◆ TEXT SECTION
In some contexts, cache invalidation could be impossible or difficult to implement in remote systems. You may still want to leverage Front-Commerce's caching features, such as the Redis persistent cache, to improve performance of your application.

The Redis strategy supports an additional option (to be provided during instantiation) that allows you to create a loader with a specified expiration time for cached items.

Here is how you could use it:

const fooLoader = makeDataLoader("AcmeFoo")(
  (ids) => loadFooBatch(ids),
  { expire: EXPIRE_TIME_IN_SECONDS } // see https://github.com/DubFriend/redis-dataloader
);

Caching scalar values

DataLoaders mostly manipulate objects. Hence, it is safer to design your application to return objects from batching functions. This will ensure a wider range of caching strategies' compatibility (ex: Redis strategy does not support caching of scalar values).

const fooLoader = makeDataLoader("AcmeFoo")((ids) =>
  loadFooBatch(ids).then((results) =>
    results.map((result) => ({ value: result }))
  )
);

// …

return fooLoader.load(id).then((data) => data.value);

Helpers available to create dataLoaders

Writing batching functions and loaders could lead to reusing the same patterns. We have extracted some utility functions to help you in this task.

Extracted data entries:
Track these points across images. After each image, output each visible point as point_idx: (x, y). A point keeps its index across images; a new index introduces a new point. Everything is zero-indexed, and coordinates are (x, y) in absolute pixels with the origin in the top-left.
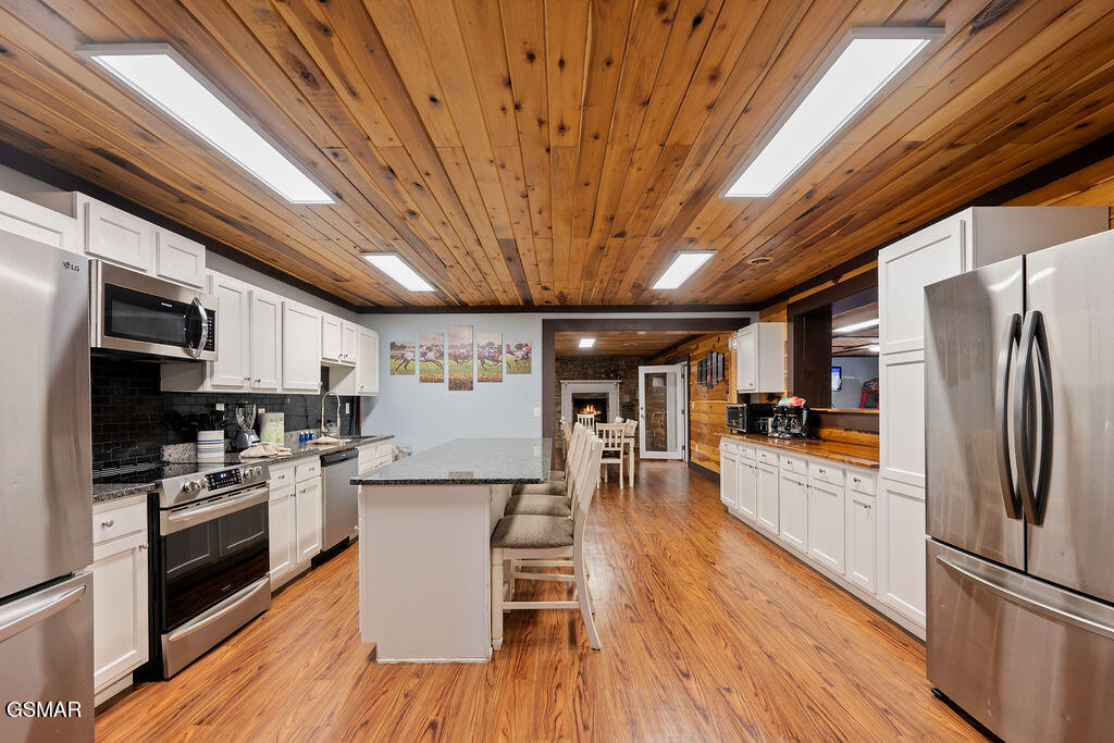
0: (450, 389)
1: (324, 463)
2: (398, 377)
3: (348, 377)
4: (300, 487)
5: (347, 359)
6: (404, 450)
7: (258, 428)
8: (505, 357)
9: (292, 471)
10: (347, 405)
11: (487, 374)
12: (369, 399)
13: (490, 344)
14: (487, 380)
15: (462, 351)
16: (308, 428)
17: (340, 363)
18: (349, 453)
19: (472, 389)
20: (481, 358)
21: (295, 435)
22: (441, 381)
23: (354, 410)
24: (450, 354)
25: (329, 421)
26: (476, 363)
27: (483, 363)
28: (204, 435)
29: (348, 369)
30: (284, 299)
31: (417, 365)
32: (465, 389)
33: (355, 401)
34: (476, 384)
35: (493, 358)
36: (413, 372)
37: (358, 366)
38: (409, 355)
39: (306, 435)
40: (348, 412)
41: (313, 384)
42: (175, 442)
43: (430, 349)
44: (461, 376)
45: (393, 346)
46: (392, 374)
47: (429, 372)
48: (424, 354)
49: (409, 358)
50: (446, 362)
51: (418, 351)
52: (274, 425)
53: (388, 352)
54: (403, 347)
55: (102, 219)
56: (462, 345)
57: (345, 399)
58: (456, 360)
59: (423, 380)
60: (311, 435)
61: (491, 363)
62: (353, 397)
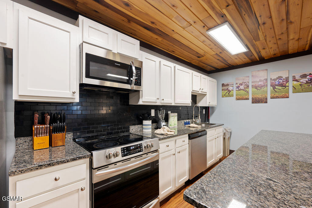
...
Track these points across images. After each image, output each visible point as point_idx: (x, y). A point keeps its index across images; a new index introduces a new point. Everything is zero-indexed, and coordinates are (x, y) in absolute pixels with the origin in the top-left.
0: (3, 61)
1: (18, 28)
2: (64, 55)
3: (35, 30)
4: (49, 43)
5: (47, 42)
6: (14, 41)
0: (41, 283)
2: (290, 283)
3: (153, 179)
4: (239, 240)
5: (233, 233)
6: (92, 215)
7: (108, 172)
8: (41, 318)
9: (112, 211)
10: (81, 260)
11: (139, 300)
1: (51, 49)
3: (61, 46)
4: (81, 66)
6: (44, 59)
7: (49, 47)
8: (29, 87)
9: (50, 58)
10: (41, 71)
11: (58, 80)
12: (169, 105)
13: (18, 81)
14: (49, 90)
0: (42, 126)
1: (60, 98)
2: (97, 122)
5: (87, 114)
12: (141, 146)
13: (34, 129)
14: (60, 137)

◆ WHAT TO DO
**1.** Copy the part of the caching text that opens with the words containing "The Redis strategy" and closes with "of scalar values).".
**2.** From the records, repeat the part that opens with the line containing "7: (108, 172)" and closes with the line containing "14: (60, 137)".
The text and the records are unrelated to each other.

◆ SOLVED TASKS
**1.**
The Redis strategy supports an additional option (to be provided during instantiation) that allows you to create a loader with a specified expiration time for cached items.

Here is how you could use it:

const fooLoader = makeDataLoader("AcmeFoo")(
  (ids) => loadFooBatch(ids),
  { expire: EXPIRE_TIME_IN_SECONDS } // see https://github.com/DubFriend/redis-dataloader
);

Caching scalar values

DataLoaders mostly manipulate objects. Hence, it is safer to design your application to return objects from batching functions. This will ensure a wider range of caching strategies' compatibility (ex: Redis strategy does not support caching of scalar values).

**2.**
7: (108, 172)
8: (41, 318)
9: (112, 211)
10: (81, 260)
11: (139, 300)
1: (51, 49)
3: (61, 46)
4: (81, 66)
6: (44, 59)
7: (49, 47)
8: (29, 87)
9: (50, 58)
10: (41, 71)
11: (58, 80)
12: (169, 105)
13: (18, 81)
14: (49, 90)
0: (42, 126)
1: (60, 98)
2: (97, 122)
5: (87, 114)
12: (141, 146)
13: (34, 129)
14: (60, 137)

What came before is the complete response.